Écrire pour rester en vie
«Les juifs doivent porter l’étoile jaune; les juifs doivent rendre leurs vélos, les juifs n’ont pas le droit de prendre le tram; les juifs n’ont pas le droit de circuler en autobus, ni même dans une voiture particulière; les juifs ne peuvent faire leurs courses que de trois heures à cinq heures, les juifs ne peuvent aller que chez un coiffeur juif; les juifs n’ont pas le droit de sortir dans la rue de huit heures du soir à six heures du matin; les juifs n’ont pas le droit de fréquenter les théâtres, les cinémas et autres lieux de divertissement; les juifs n’ont pas le droit d’aller à la piscine, ou de jouer au tennis, au hockey ou à d’autres sports; les juifs n’ont pas le droit de faire de l’aviron; les juifs ne peuvent pratiquer aucune sorte de sport en public.»
Écrire pour ne pas sombrer, pour comprendre, pour rester en vie, afin de contenir l’abattement, écrire pour témoigner de l’innommable, récrire son journal à partir du 28 mars 1944, le jour où Anne Frank apprend à la radio qu’on appelle la population à livrer ses témoignages de la guerre sous la forme de journaux, de chroniques, de lettres et que ces derniers seront rassemblés à la Libération.

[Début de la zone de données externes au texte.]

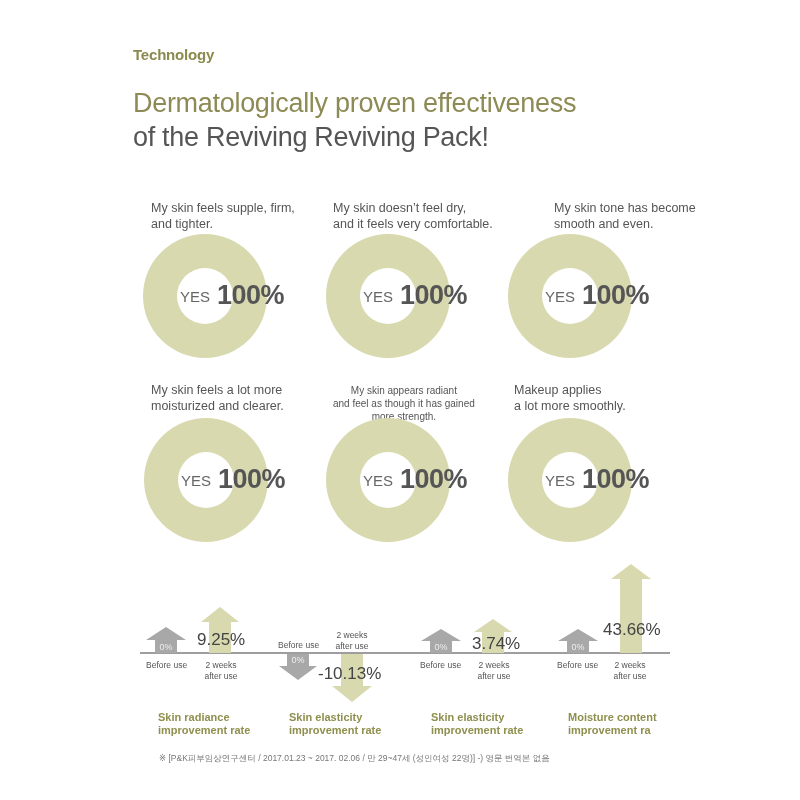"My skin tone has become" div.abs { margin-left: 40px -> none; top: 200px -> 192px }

La flamme de l’optimisme nourrit les pages, même si la jeune adolescente endure des périodes d’abattement. «La radio nous aide en nous répétant de sa voix miraculeuse que nous ne devons pas nous laisser abattre: tête haute, courage, d’autres temps viendront!». Ou encore «Qui a courage et confiance ne se laissera jamais sombrer dans la détresse».